Category Archives: Big Data

Stating the Obvious: Data Security & Requirements Analysis

Yesterday it was announced that SystmOne, an IT system used by the UK National Health System (NHS) may have a design flaw potentially allowing patient data to be read by thousands of NHS workers. This story illustrates that there can be too much emphasis on security bugs and not enough on design flaws, when it comes to assessing data security risks.

The potential design flaw in the NHS IT system may have lead to 1 in 3 GP (General Practitioners) surgeries being vulnerable to a data breach. This has possibly exposed 26 million peoples’ medical records to being read by strangers (Donnelly, 2017).

The system has an “enhanced data sharing feature” which when switched on allowed an individual’s data to be accessed by a local hospital. The idea behind this was sound – more effective treatment by giving local hospitals access to patient records.

However when switched on this data sharing feature meant that receptionists, clerks and care workers at care homes, other hospitals and even prisons could possibly read an individual’s private medical data.

You would think that those who commissioned SystmOne and those that built it understood what “enhanced data sharing” meant. Why was it not recognized that there needed to be data access restrictions by role (e.g. care worker’s data access rights vs. doctor’s data access rights)?

Arguably this was the result of poor requirements analysis – requirements analysis being the process by which user expectations for a product/system are identified. This should be the first step in the six steps of the Software Development Lifecycle. This process is used in software development to help ensure that the product meets the needs of the business/organization that will use it.

One factor in poorly written requirements is the client believing that a requirement is so obvious that they do not need to state it. It may have seemed self evident to those commissioning the NHS patient record system that only some types of NHS workers should be able to access the data.  So it was never said and data sharing restrictions by role were never built into the system.

So how can you get the client to verbalize all these implicit requirements?

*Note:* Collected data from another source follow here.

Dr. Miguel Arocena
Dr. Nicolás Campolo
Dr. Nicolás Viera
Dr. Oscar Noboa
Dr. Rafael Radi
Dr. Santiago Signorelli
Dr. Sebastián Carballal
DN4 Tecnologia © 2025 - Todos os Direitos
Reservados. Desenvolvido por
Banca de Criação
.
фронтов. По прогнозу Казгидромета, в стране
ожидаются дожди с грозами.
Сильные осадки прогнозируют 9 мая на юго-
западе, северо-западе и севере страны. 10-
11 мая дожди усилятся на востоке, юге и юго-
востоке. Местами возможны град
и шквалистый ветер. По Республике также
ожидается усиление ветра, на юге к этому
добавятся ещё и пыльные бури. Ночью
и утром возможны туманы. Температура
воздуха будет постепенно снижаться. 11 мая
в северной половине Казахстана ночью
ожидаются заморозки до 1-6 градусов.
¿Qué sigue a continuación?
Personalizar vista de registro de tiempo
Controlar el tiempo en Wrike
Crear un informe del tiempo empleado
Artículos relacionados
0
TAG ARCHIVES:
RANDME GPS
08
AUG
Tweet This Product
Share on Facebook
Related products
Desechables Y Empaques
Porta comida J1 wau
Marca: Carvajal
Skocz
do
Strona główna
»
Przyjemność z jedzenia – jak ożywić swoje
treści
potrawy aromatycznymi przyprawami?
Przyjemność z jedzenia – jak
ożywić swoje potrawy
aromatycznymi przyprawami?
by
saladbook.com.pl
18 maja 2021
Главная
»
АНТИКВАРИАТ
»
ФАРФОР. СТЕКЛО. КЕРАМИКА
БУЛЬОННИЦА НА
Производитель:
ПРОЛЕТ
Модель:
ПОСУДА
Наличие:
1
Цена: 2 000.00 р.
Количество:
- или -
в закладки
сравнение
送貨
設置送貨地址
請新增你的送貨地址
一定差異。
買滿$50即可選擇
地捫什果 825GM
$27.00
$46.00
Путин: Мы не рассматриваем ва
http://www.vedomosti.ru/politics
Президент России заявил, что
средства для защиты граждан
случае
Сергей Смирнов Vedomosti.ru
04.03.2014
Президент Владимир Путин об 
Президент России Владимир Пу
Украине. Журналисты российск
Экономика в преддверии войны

This should be done via requirements elicitation for which there is a variety of methods including:

  • Interface and documentation analysis which may reveal organization’s data protection and security policies.
  • Conceptual aids through business cases, storyboarding and scenario driven strategizing which can help identify previously unstated security requirements.
  • Observation may highlight users’ interaction with data revealing unspoken data access controls/polices in organizations.
  • Also a good idea generally for getting requirements is to make sure that in interviews and focus groups the client is asked “Why does the system/process have to be this way?” – helping separate a requirement from design (Vincent, 2015).

Overall the IT/Software Development industry must remember that without quality requirements legitimate features of a system can be built that are security vulnerabilities. Whilst identifying bugs is important equal consideration should be given to preventing design flaws. Without this the IT/Software Development industry contributes to the uphill battle organizations face with ensuring data protection and security.

 

The Challenges Of Big Data

I went to the Data Science Austin Pop up conference  a couple of weeks ago. It is a day long conference with talks designed for data scientists, developers and executives.

It was a very interesting series of talks. One presentation called Back to The Future and Data Analytics  resonated with me.

The talk suggested that we have  overestimated the power of Big Data. Big Data refers to large datasets.  With the recent development of powerful data analytics that could process these large data sets it was thought that deep insights into companies and industries could be produced.   It was thought that this would  vastly increase the efficiency and profitability of companies and industries.

However, an estimate was offered during the talk that data scientists and analysts spend 80% of their time doing data scrubbing and only 20% of their time doing analysis.

This resonates with me.  Whist not being a  data scientist or analyst my job requires some data analysis. But to get clean data worth analyzing requires a lot of data scrubbing. I use the formula Concatenate, Left, Right and Proper far more often than If statements or VLookUps. Most of my time is spent separating data into columns, combing numbers and words in columns and stripping away unnecessary information. I have often felt frustrated that most of my time is spent preparing data to be analyzed rather than actually analyzing it.

So is there any hope that in the future we can avoid having to do so much data scrubbing?

I think that the answer will depend on the industry. There are some industries for which to perform any analysis on will always require significant data scrubbing.

Healthcare is one of them.   The variety of terms used to describe the same disease or treatment  means that it is very hard to perform automated data analysis on healthcare data. It may be obvious to any doctor that different terms refer to the same condition but a computer may need to learn what terms equal the same condition or treatment. The “messiness”of the data slows a computer’s processing down.

So even if we have powerful data analytics solutions that can process large data sets, if the data is poor quality the analysis may not be accurate. Arguably industries that rely less on human record keeping such as industries that use satellite imaging or measure seismic activity may produce cleaner data and therefore good analysis.

But clean data is not enough to produce good analysis. You need three things: clean data, large data sets, and consistently accurate humans. And don’t forget that tricky matter of interpretation. It is probably a lucky data scientist that gets to work with all conditions present.

It will be interesting to see how the challenges of Big Data can be overcome. But right now the promise of  Big Data is far from being realized. Perhaps we need to remember the old IT adage “Garbage In” and “Garbage Out”.